VIII
À Marseille, durant l’année 1884, Esterhazy fut au plus bas : il n’avait pas rétabli ses affaires en Tunisie ; celles qu’il y entreprit avaient mal tourné[1] ; ses créanciers, de toutes parts, se lassaient. Il avait emprunté (ou emporté) une somme considérable à une danseuse de l’Opéra, qui menaçait de porter plainte.
Cette histoire inquiéta terriblement Esterhazy ; il roula dans sa tête des pensées de meurtre. Il écrivit à Mme de Boulancy : « Je suis à l’absolu merci de cette drôlesse, si je commets vis-à-vis d’elle la moindre faute… Je la hais, tu peux m’en croire, et donnerais tout au monde pour être aujourd’hui à Sfax et l’y faire venir. Un de mes spahis, avec un fusil qui partirait comme par hasard, la guérirait à tout jamais[2]. »
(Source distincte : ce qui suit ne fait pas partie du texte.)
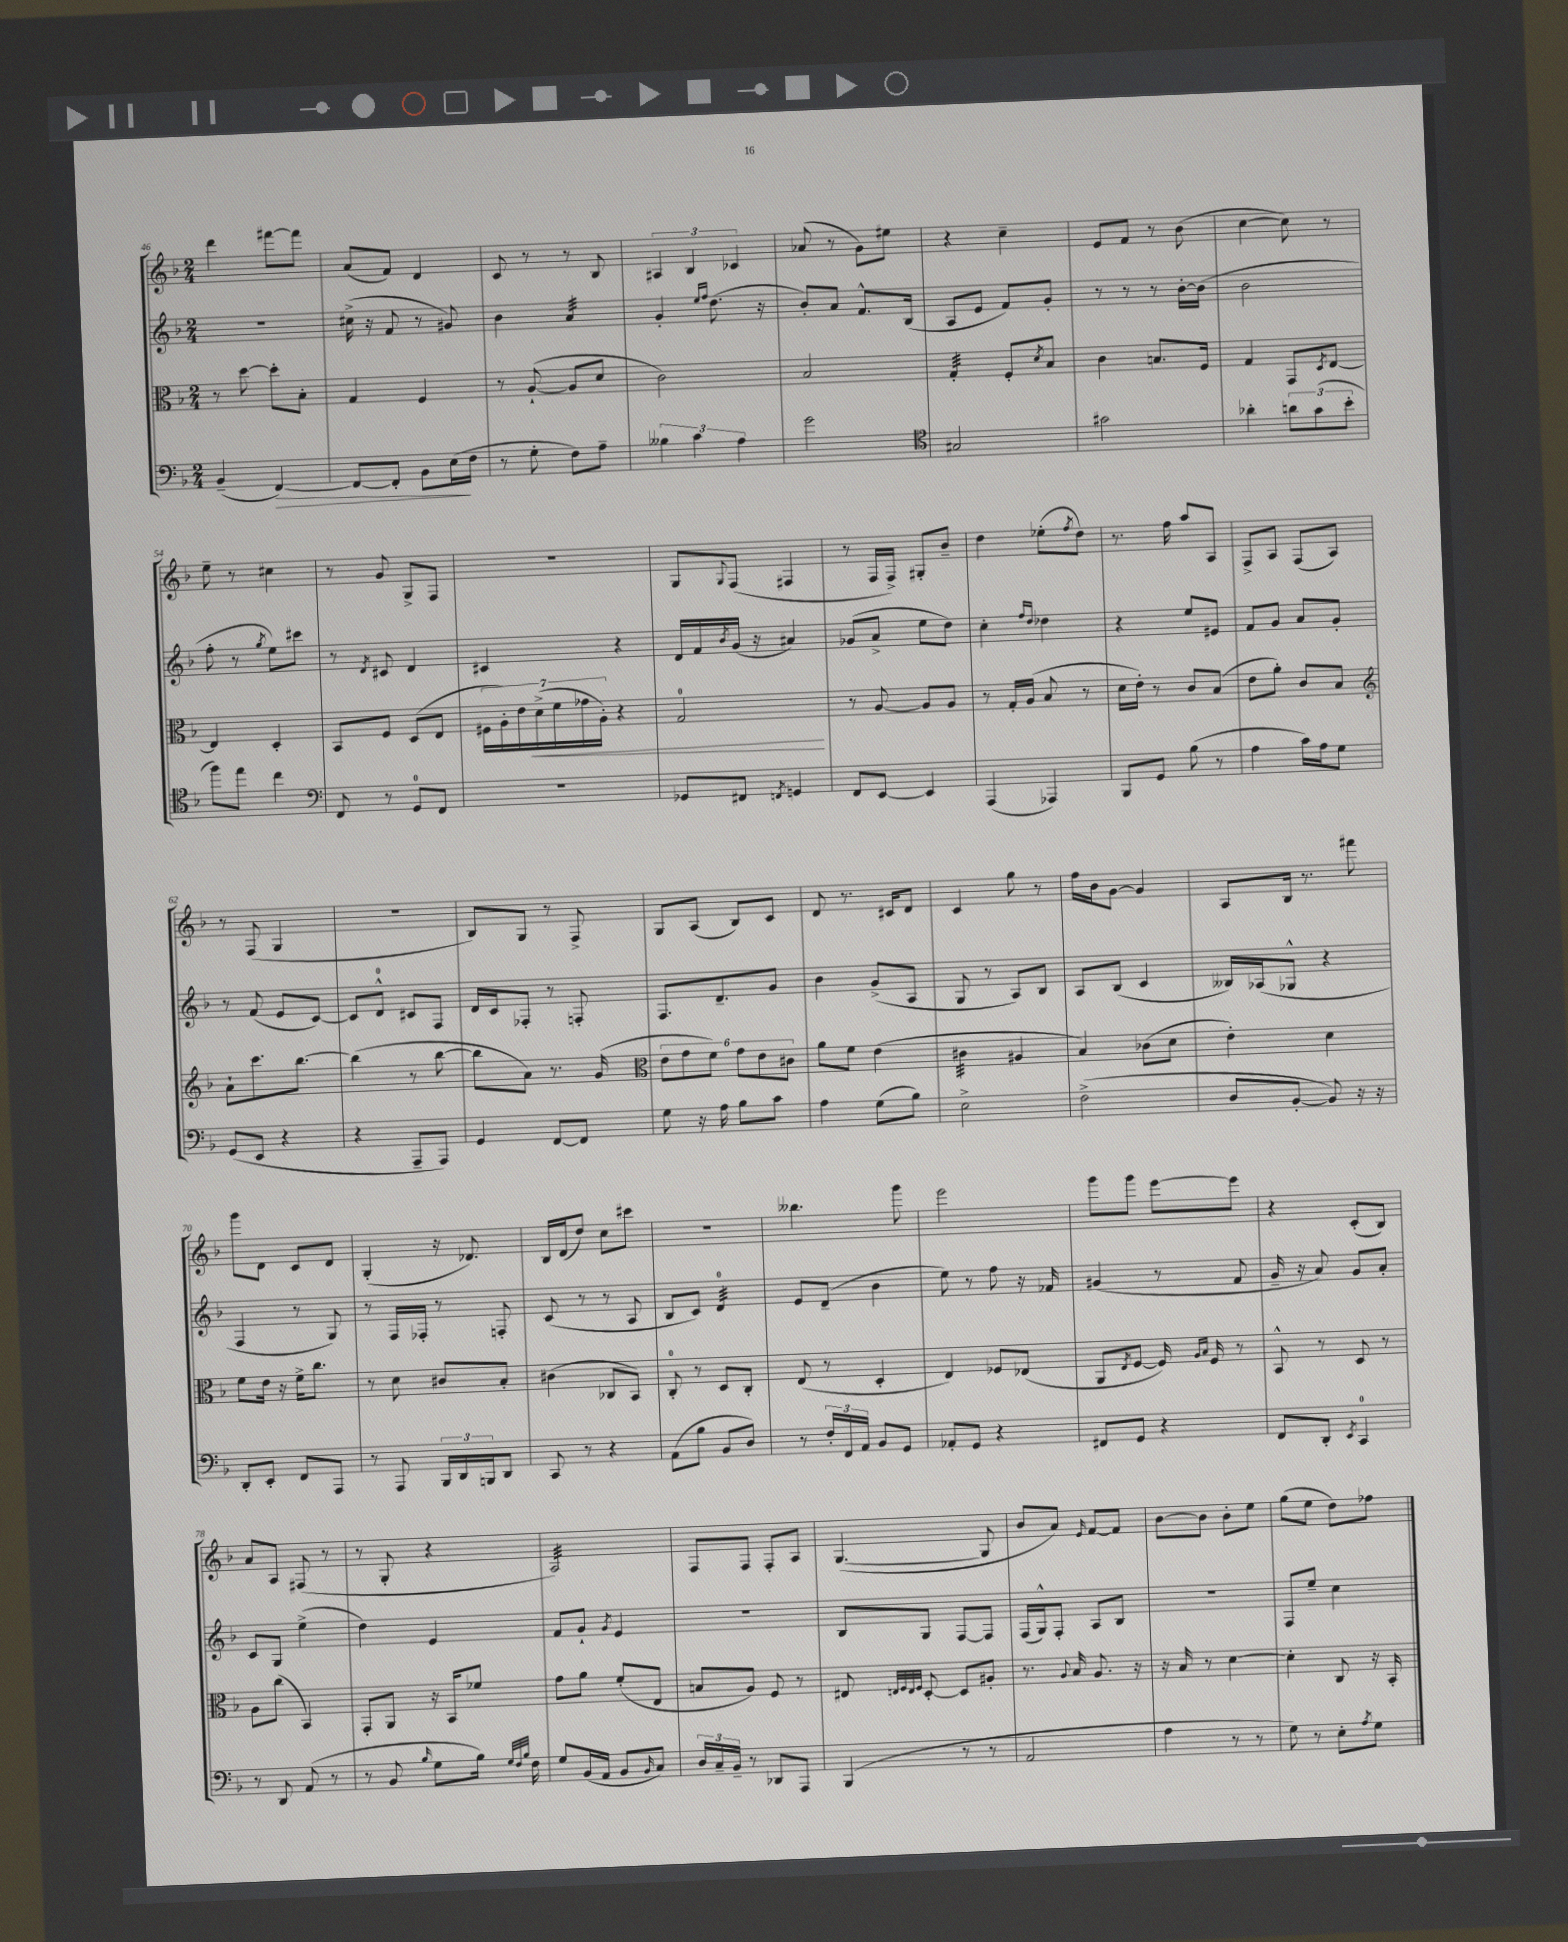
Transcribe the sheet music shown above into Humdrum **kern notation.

**kern	**kern	**kern	**kern
*staff4	*staff3	*staff2	*staff1
*clefF4	*clefC3	*clefG2	*clefG2
*k[b-]	*k[b-]	*k[b-]	*k[b-]
*M2/4	*M2/4	*M2/4	*M2/4
(4BB-~	8r	2r	4ddd
.	[8dd	.	.
[4FF)	8dd']	.	[8fff#
.	8B-'	.	8fff#]
=	=	=	=
8FF_	4G	(16cc#^	(8a
.	.	16r	.
8FF']	.	8f	8f)
8BB-	4F	8r	4d
(16E	.	8g#)	.
16F	.	.	.
=	=	=	=
8r	8r	4b-	8c
8G'	([8A`	.	8r
8F)	8A]	4a	8r
8A~	8d	.	8B-
=	=	=	=
6B--	2c)	4g'	6A#
6c	.	.	6B-
.	.	16qqee	.
.	.	16qqff	.
.	.	(8.dd	.
6A	.	.	6c-
.	.	16r	.
=	=	=	=
2g	2B-	8b-')	(8a-
.	.	8a	8r
.	.	8.f^^	8g)
.	.	.	8ee#
.	.	(16B-	.
=	=	=	=
*clefC4	*	*	*
2G#	4G'	8A	4r
.	.	8e	.
.	8F'	8f)	4cc~
.	8qd	.	.
.	8B-	8g'	.
=	=	=	=
2g#	4c	8r	8e
.	.	8r	8f
.	8.B	8r	8r
.	.	[16b-'	(8b-
.	16F	(16b-]	.
=	=	=	=
4a-'	4G	2b-	[4cc
12a	8GG	.	8cc])
(12g	.	.	.
.	8qD	.	.
.	[8E	.	8r
12b-'	.	.	.
=	=	=	=
8ff)	4E]	8ff'	8ee~
8ee	.	8r	8r
.	.	8qgg	.
4cc	4D'	8ee)	4cc#
.	.	8ccc#	.
=	=	=	=
*clefF4	*	*	*
8FF	8BB-	8r	8r
.	.	8qd	.
8r	8F	8c#	8g
8GG	(8D	4d	8G^
8FF	8E	.	8F
=	=	=	=
2r	28F#	4c#	2r
.	28A')	.	.
.	28e	.	.
.	(28d^	.	.
.	28f	.	.
.	28g-	.	.
.	28A')	.	.
.	4r	4r	.
=	=	=	=
8GG-	2G	16d	8G
.	.	16f	.
.	.	8qb-	8qqG
8FF#	.	(16g	(8F
.	.	16r	.
8qFF	.	.	.
4GG	.	4a#)	4F#
=	=	=	=
8FF	8r	(8g-	8r
[8EE	[8A	8a^	16F
.	.	.	16F^)
4EE]	8A]	8ee	8G#'
.	8A	8dd)	8b-~
=	=	=	=
(4AAA	8r	4cc'	4dd
.	16G'	.	.
.	(16A	.	.
.	.	16qqff	.
.	.	16qqdd	.
4AAA-)	8B-	4dd-	(8ee-'
.	.	.	8qff
.	8r	.	8dd)
=	=	=	=
8BBB-	16d	4r	8.r
.	16e')	.	.
8GG	8r	.	.
.	.	.	16ff
(8B-	8c	8ee	8aa
8r	(8B-	8e#	8A
=	=	=	=
4A	8e	8f	8F^
.	8a')	8g	8A
16c)	8c	8a	(8F
16A	.	.	.
8G	8B-	8g'	8A)
=	=	=	=
*	*clefG2	*	*
(8GG	8a`	8r	8r
8EE	8.ccc	(8f	(8F
4r	.	8e	4G
.	[8.bb-	.	.
.	.	[8c)	.
=	=	=	=
4r	(4bb-]	8c]	2r
.	.	8d^^	.
8AAA~	8r	8c#	.
8AAA)	[8bb-	8F	.
=	=	=	=
4GG	8bb-]	16d	8B-)
.	.	16c	.
.	8a)	8F-'	8G
[8FF	8.r	8r	8r
8FF]	.	8F'	8F^
.	(16g	.	.
=	=	=	=
*	*clefC3	*	*
8G	12e	8.F	8G
.	12g	.	.
16r	.	.	(8A
.	12f)	.	.
16A	.	8.d~	.
8B-	12g	.	8B-)
.	12e	.	.
8c	.	8g	8c
.	12c#	.	.
=	=	=	=
4A	8a	4b-	8d
.	8f	.	8.r
(8G	(4e	(8g^	.
.	.	.	16c#
8B-)	.	8A	8d
=	=	=	=
2E^	4c#	8G	4c
.	.	8r	.
.	4A#	8A)	8gg
.	.	8B-	8r
=	=	=	=
(2F^	4B-)	8A	16ff
.	.	.	16b-
.	.	(8B-	[8g
.	(8c-	4c	4g]
.	8d	.	.
=	=	=	=
8D	4e')	16B--)	8A
.	.	(16A-	.
[8BB-'	.	8G-^^	16B-
.	.	.	8.r
8BB-])	4d	4r	.
16r	.	.	8fff#
16r	.	.	.
=	=	=	=
8DD'	8f	4F	8ggg
8EE'	16e	.	8d
.	16r	.	.
8FF	16f^	8r	8c
.	8.cc	.	.
8AAA	.	8G)	8d
=	=	=	=
8r	8r	8r	(4G'
8AAA	8d	16F	.
.	.	16F-'	.
24BBB-	8c#	8r	16r
24DD	.	.	.
.	.	.	8.d-)
24BBB	.	.	.
8DD	8B-'	8F'	.
=	=	=	=
8CC	(4c#	(8c	16B-
.	.	.	(16d
8r	.	8r	8dd)
4r	8C-	8r	8cc
.	8BB-)	8A	8ccc#
=	=	=	=
(8AA	8C'	8B-	2r
8B-	8r	8c)	.
8BB-	8D	4d	.
8D)	8C'	.	.
=	=	=	=
8r	(8E	8e	4.bb--
24F'	8r	(8d~	.
24FF	.	.	.
24AA	.	.	.
8BB-	4D'	4b-	.
8GG	.	.	8ggg
=	=	=	=
8AA-'	4E)	8ee)	2eee
8GG	.	8r	.
4r	8F-	8ff	.
.	(8E-	16r	.
.	.	16f-	.
=	=	=	=
8FF#	8AA	(4g#	8ggg
.	8qE	.	.
8GG	[8F	.	8ggg
4r	16F])	8r	[8eee
.	16qqA	.	.
.	16qqB-	.	.
.	16F	.	.
.	8r	8f	8eee]
=	=	=	=
8FF	8BB-^^	16g~	4r
.	.	16r	.
8DD'	8r	8a)	.
8qEE	.	.	.
4CC	8D	8g	(8c'
.	8r	8a'	8B-)
=	=	=	=
8r	8A	8c	8a
8DD	(8cc	8G	8A
(8AA	4BB-)	(4ee^	(8F#
8r	.	.	8r
=	=	=	=
8r	8GG'	4dd)	8r
8BB-	8AA	.	8G'
16qqB-	.	.	.
8G	16r	4e	4r
.	16BB-	.	.
16B-)	8f-	.	.
32qqG	.	.	.
32qqF	.	.	.
32qqB-	.	.	.
16F	.	.	.
=	=	=	=
8G	8g	8f	2A)
(16BB-	8a	8g`	.
16AA	.	.	.
.	.	8qg	.
8BB-	(8f'	4e	.
16qqBB-	.	.	.
8C)	8E	.	.
=	=	=	=
24D	8B	2r	8F
24C~	.	.	.
24BB-~	.	.	.
8r	8A)	.	8F
8DD-	8F	.	8F'
8AAA	8r	.	8A
=	=	=	=
(4BBB-	8E#	8B-	([4.G
.	32qqE	.	.
.	32qqF	.	.
.	32qqE	.	.
.	32qqF	.	.
.	[8D'	8G	.
8r	8D]	[8F	.
8r	8A#'	8F]	8G]
=	=	=	=
2AA	8.r	(16F	8b-
.	.	16G^^)	.
.	.	8F'	8a)
.	8qqA	.	.
.	16B-	.	.
.	.	.	16qqe
.	8.A	8A	[8f
.	.	8B-	8f]
.	16r	.	.
=	=	=	=
4A	16r	2r	[8b-
.	16B-	.	.
.	8r	.	8b-]
8r	[4d	.	8b-'
8r	.	.	8ee
=	=	=	=
8G)	4d']	8F	(8gg
8r	.	8ee~	8ee
8E'	8C	4cc	8dd)
8qA	.	.	.
8G	16r	.	8ff-
.	16BB-'	.	.
==	==	==	==
*-	*-	*-	*-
Mme de Boulancy dédaigna de comprendre l’avertissement. C’était une femme d’une quarantaine d’années, orageuse, à qui Esterhazy, pendant longtemps, avait promis le mariage. Elle était, à un degré éloigné, sa cousine, de cette famille Cartier, de Nîmes, dont une fille avait épousé le bâtard de Marie-Anne[3]. À elle aussi, il avait extorqué de l’argent. Tout passait, fondait aux mêmes gouffres, dans des combinaisons admirables qui échouaient toujours.